The fact that Chinese is written with characters rather than an alphabetic script suggests that there is a strong conservative streak within Chinese culture. There have been attempts to replace the characters with the Latin alphabet, but they did not have sufficient support. I suspect that many Chinese people are secretly proud that foreigners find written Chinese so difficult to learn.
The structure of Chinese characters and words can reveal things about the way Chinese people think, at least the way they thought when the characters were devised. For example the character for man (男 nán) consists of a field and a plough; and peace/safe (安 ān) is a woman under a roof. Only a small proportion of characters are structured like this, however – the majority combine a phonetic component, which gives you a clue to the pronunciation, and a semantic component, which gives you a hint about the meaning.
It’s hard to say whether the structure of Chinese languages is a reflection of Chinese social and behavioural habits.
Tell us about your blog and what you do.
My blog, www.omniglot.com/blog/, is a place where I write about language, linguistics, interesting words and phrases I come across, language learning, and other language-related topics. I post two or three times a week, and on Sundays I post a recording in a mystery language which readers are invited to identify.

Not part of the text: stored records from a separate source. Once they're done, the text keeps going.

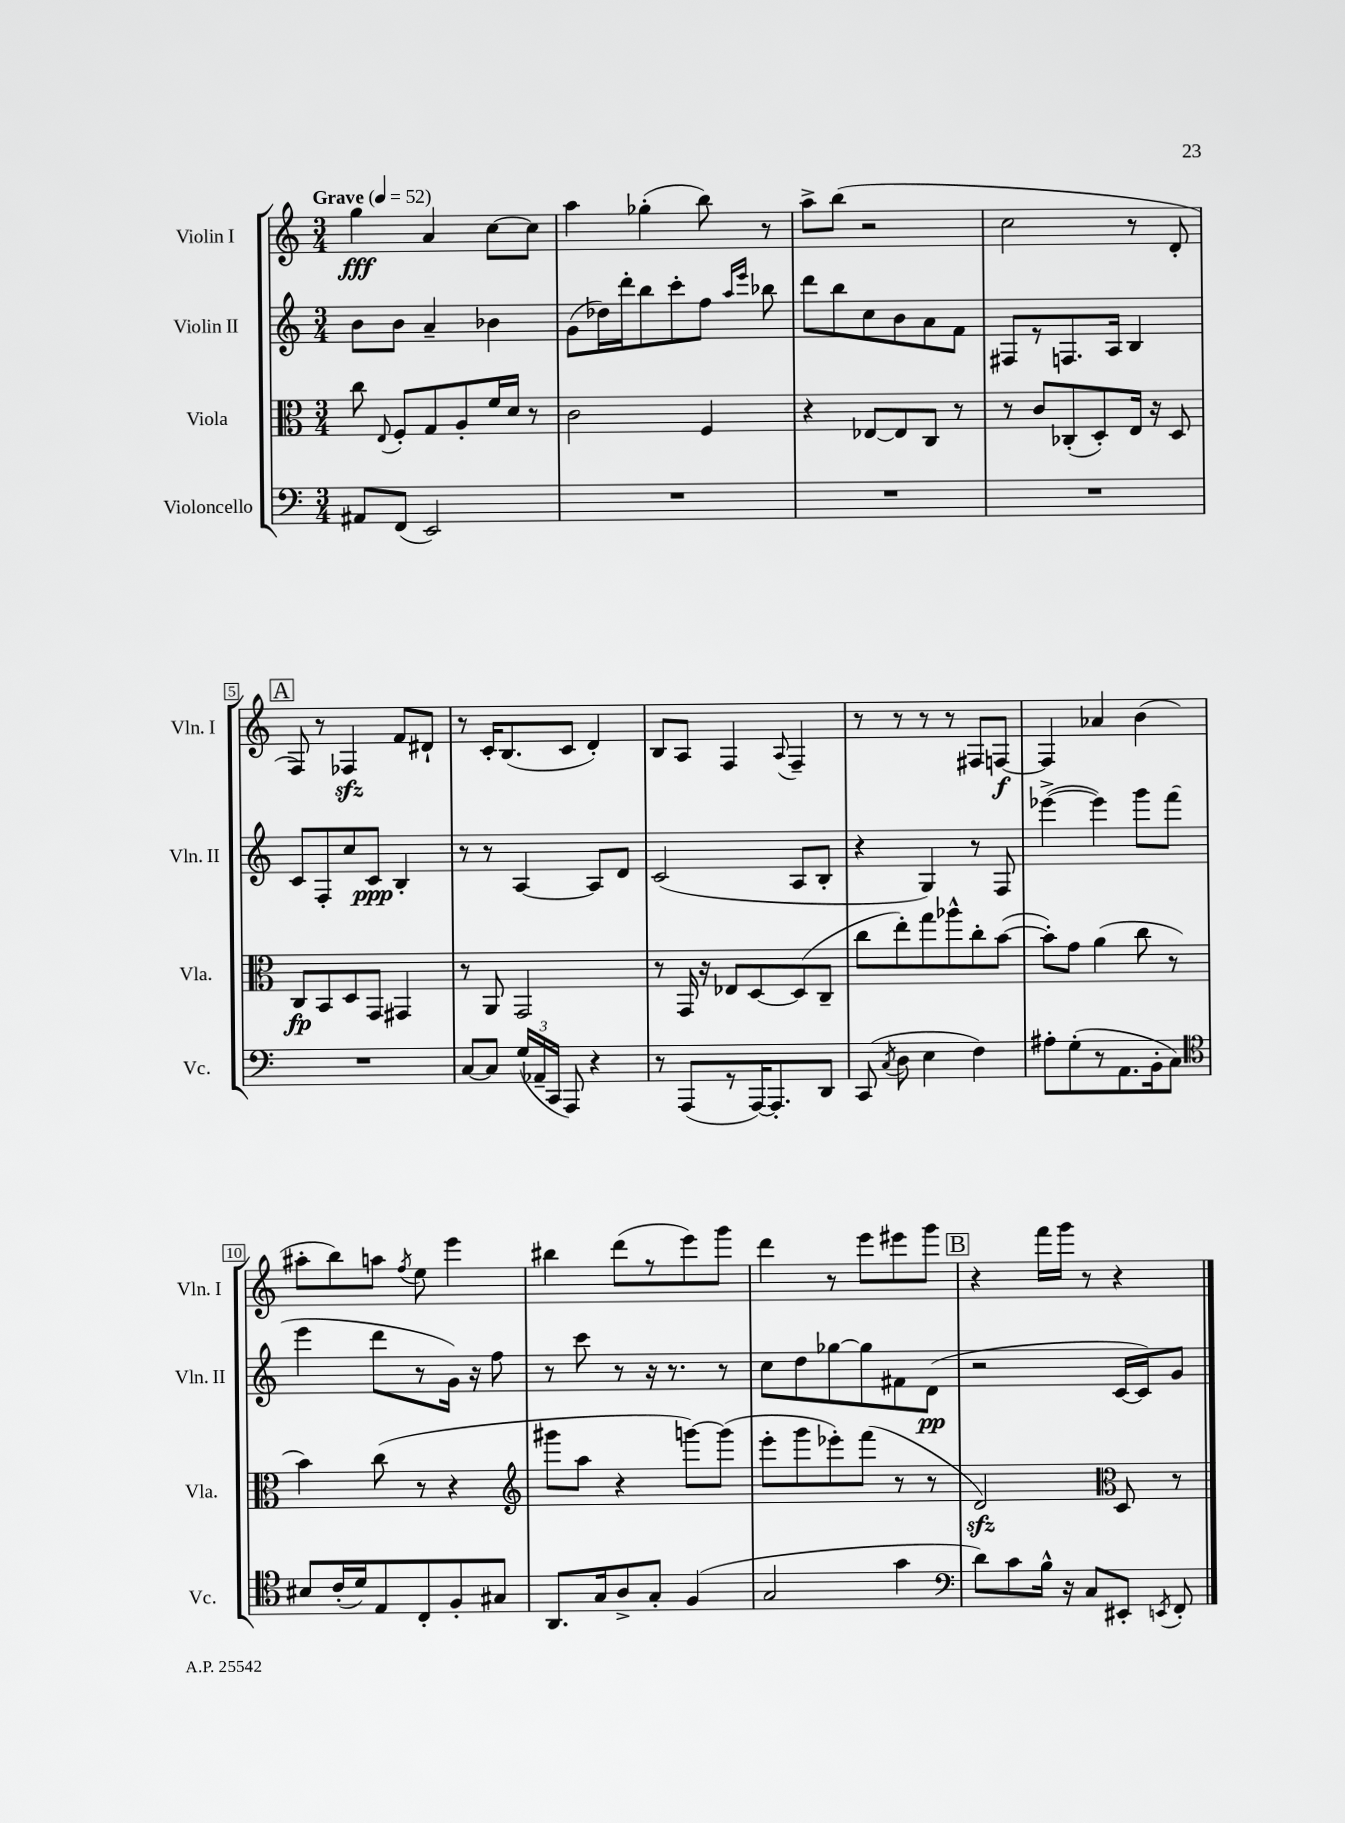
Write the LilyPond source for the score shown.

<<
\new StaffGroup <<
\new Staff = "s0" \with { instrumentName = "Violin I" shortInstrumentName = "Vln. I" } {
    \clef treble \key c \major \numericTimeSignature \time 3/4 \tempo "Grave" 4 = 52
    \autoBeamOff g''4\fff a'4 c''8[~ c''8] |
    a''4 ges''4-.( b''8) r8 |
    a''8[-> b''8]( r2 |
    c''2 r8 d'8-. |
    \mark \markup { \box "A" } f8) r8 fes4\sfz f'8[ dis'8]-! |
    r8 c'16[-. b8.( c'8] d'4-.) |
    b8[ a8] f4 \appoggiatura { a8 } f4-- |
    r8 r8 r8 r8 fis8[ f8]~\f |
    f4 aes'4 b'4( |
    ais''8[-. b''8) a''8] \acciaccatura { f''8 } e''8 e'''4 |
    bis''4 d'''8[( r8 e'''8) g'''8] |
    d'''4 r8 e'''8[ eis'''8 g'''8] |
    \mark \markup { \box "B" } r4 f'''16[ g'''16] r8 r4 \bar "|." |
}
\new Staff = "s1" \with { instrumentName = "Violin II" shortInstrumentName = "Vln. II" } {
    \clef treble \key c \major \numericTimeSignature \time 3/4
    \autoBeamOff b'8[ b'8] a'4-- bes'4 |
    g'8[( des''16) d'''16-. b''8 c'''8-. f''8] \grace { a''16[ e'''16] } bes''8 |
    d'''8[ b''8 c''8 b'8 a'8 f'8] |
    fis8[ r8 f8. a16] b4 |
    \mark \markup { \box "A" } c'8[ f8-. c''8 c'8]\ppp b4-. |
    r8 r8 a4~ a8[ d'8] |
    c'2( a8[ b8]-. |
    r4 g4) r8 f8 |
    ees'''4~->( ees'''4) g'''8[ f'''8]( |
    e'''4 d'''8[ r8 g'16]) r16 f''8 |
    r8 c'''8 r8 r16 r8. r8 |
    c''8[ d''8 ges''8~ ges''8 fis'8 d'8]\pp( |
    \mark \markup { \box "B" } r2 c'16[~ c'16) g'8] \bar "|." |
}
\new Staff = "s2" \with { instrumentName = "Viola" shortInstrumentName = "Vla." } {
    \clef alto \key c \major \numericTimeSignature \time 3/4
    \autoBeamOff c''8 \appoggiatura { e8 } f8[-. g8 a8-. f'16 d'16] r8 |
    c'2 f4 |
    r4 ees8[~ ees8 c8] r8 |
    r8 c'8[ ces8-.( d8-.) e16] r16 d8 |
    \mark \markup { \box "A" } c8[\fp b,8 d8 g,8] gis,4 |
    r8 a,8 g,2 |
    r8 g,16 r16 ees8[ d8~ d8( c8]-- |
    c''8[ e''8-.) g''8 aes''8-^ c''8-. b'8]~( |
    b'8[-.) g'8] a'4( c''8 r8 |
    b'4) c''8( r8 r4 |
    \clef treble gis'''8[ a''8] r4 g'''8[~) g'''8]( |
    e'''8[-. g'''8 ees'''8-.) f'''8]( r8 r8 |
    \mark \markup { \box "B" } d'2\sfz) \clef alto d8 r8 \bar "|." |
}
\new Staff = "s3" \with { instrumentName = "Violoncello" shortInstrumentName = "Vc." } {
    \clef bass \key c \major \numericTimeSignature \time 3/4
    \autoBeamOff ais,8[ f,8]( e,2) |
    R2. |
    R2. |
    R2. |
    \mark \markup { \box "A" } R2. |
    c8[~ c8] \tuplet 3/2 { g16[( aes,16-- c,16] } a,,8) r4 |
    r8 a,,8[( r8 a,,16~) a,,8.-. d,8] |
    c,8( \acciaccatura { c8 } d8 e4 f4) |
    ais8[-. g8-.( r8 a,8. b,16-. c8]) |
    \clef tenor bis8[ c'16-.( d'16) e8 c8-. f8-. gis8] |
    a,8.[ g16 a8-> g8]-. f4( |
    g2 g'4 |
    \mark \markup { \box "B" } \clef bass d'8[) c'8 b16]-^ r16 c8[ eis,8]-. \acciaccatura { e,8 } f,8-. \bar "|." |
}
>>
>>
\layout { \context { \Score \override BarNumber.stencil = #(make-stencil-boxer 0.1 0.3 ly:text-interface::print) } }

Give our readers 3 essential tips for learning Mandarin
1. Spend as much time as you can listening to the language – online radio, podcasts, audio books, language lessons, etc- and try to get your pronunciation as close as possible to that of native speakers. The tones are important, but so the pronunciation of words and sentences. The better your pronunciation, the easier it will be for Chinese speakers to understand you, and for you to understand them.
2. Learn the vocabulary you need to talk about things that are important to you and that interest you.
3. Practise speaking whenever you can.
Which other language would you like to learn in the future?
I’d like to learn one or more Scandinavian languages – Swedish, Norwegian and/or Danish, and maybe Swahili.